Ecco, facciamo finta che tutto questo non sia successo e che O’Connor sia riuscito a seguire Pogačar. Se il giorno prima abbiamo visto Jhonatan Narváez tenere la scia dello sloveno su un muretto nella collina torinese, non è impossibile immaginarselo là Ben O’Connor, con la sua andatura sgraziata ma efficace, quasi 190 centimetri di cristiano da Subiaco, cittadina dell’area metropolitana di Perth. Pesa solo 67 chili Ben O’Connor e anche per questo è un buon uomo da classifica generale: il suo miglior risultato è un quarto posto al Tour de France 2021, dieci minuti e due secondi dietro Tadej Pogačar.
A ogni accelerazione di Pogačar, O’Connor sembra potersi spezzare da un momento all’altro, ma – non si capisce come – l’australiano non molla. È tignoso, sta digrignando i denti storti, dà di spalle. Forse veramente da un momento all’altro cederà di schianto, e invece no. Mancano due chilometri e tiene duro. Pogačar si spazientisce: dammi un cambio che andiamo via entrambi, tu anche potresti guadagnarne, sembra dire con la mano. Si apre la maglia, sbuffa, è l’ombra di Pogačar. Quando lo sloveno si alza sui pedali anche Ben O’Connor lo fa, quando si siede anch’egli si siede. Forse a fine tappa, quando Pogi andrà in zona mista per le interviste, anche O’Connor andrà alle interviste.
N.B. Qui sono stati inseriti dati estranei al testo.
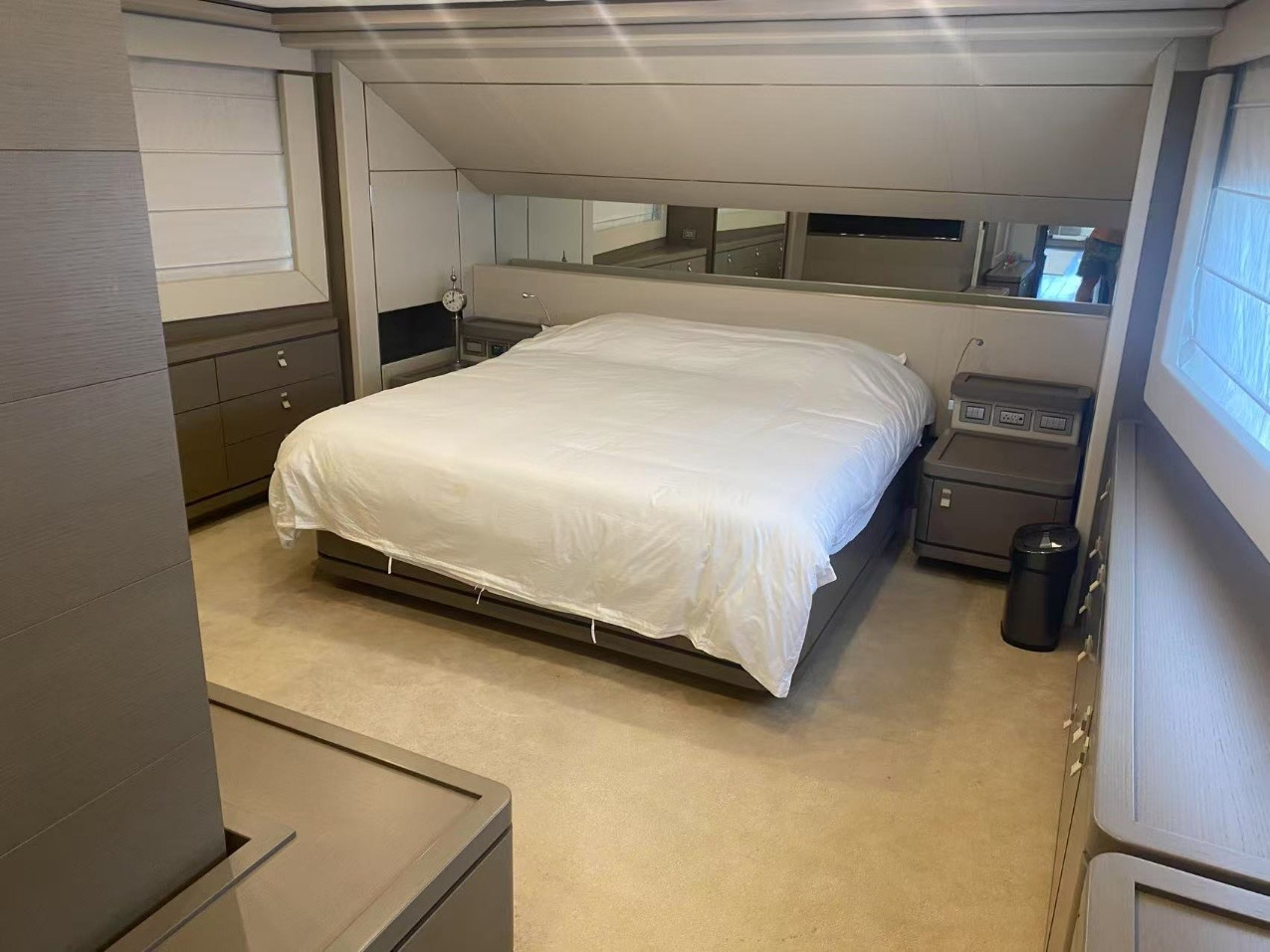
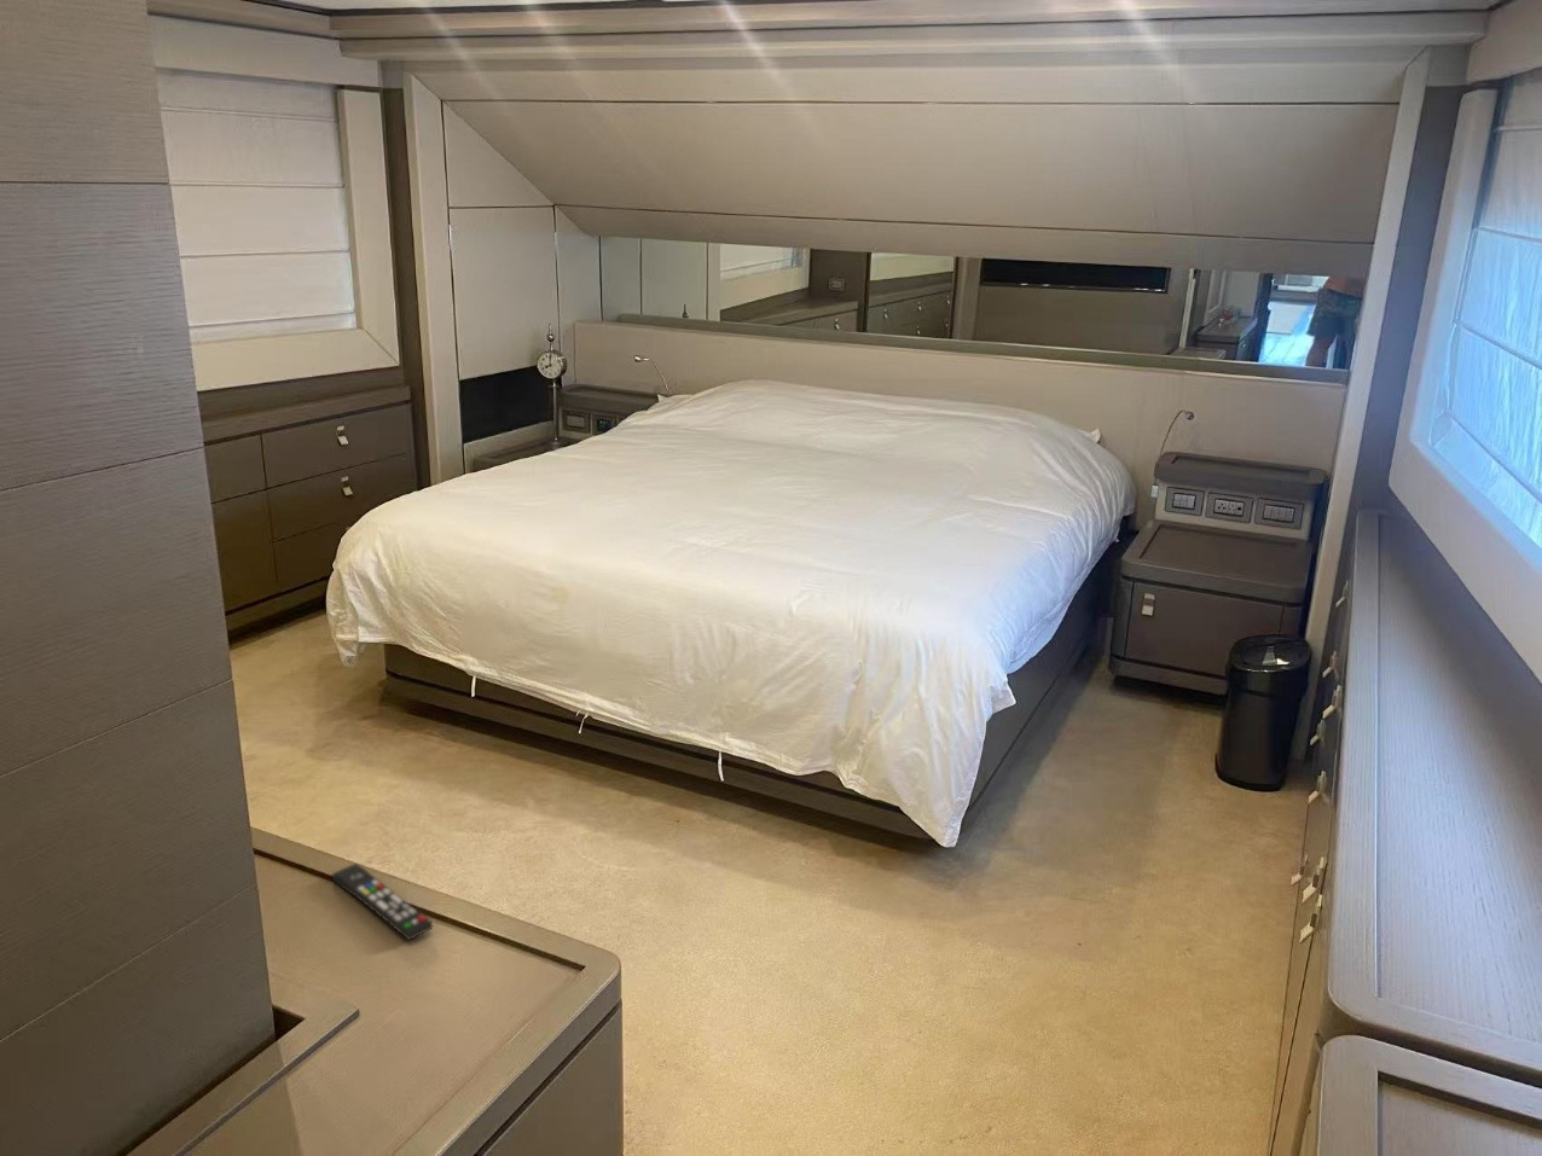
+ remote control [331,862,433,941]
Gli chiederanno "O’Connor ma lei non ha mai vinto nulla?", lui risponderà che "magari è vero, ma oggi gli sono rimasto incollato come un francobollo".
Quando entrano negli ultimi 250 metri, col santuario di Oropa lì, O’Connor ha l’apice dei polmoni in fiamme. Le nuvole coprono il cupolone blu della basilica, l’ultima rampa sul ciottolato non è tale da impensierirlo. Vince la tappa e prende la maglia Pogačar, va bene, ma anche oggi non è riuscito a staccare nessuno. Anche oggi è sembrato umano.
No, occorre uno sforzo d’immaginazione troppo intenso per pensare a tutto questo.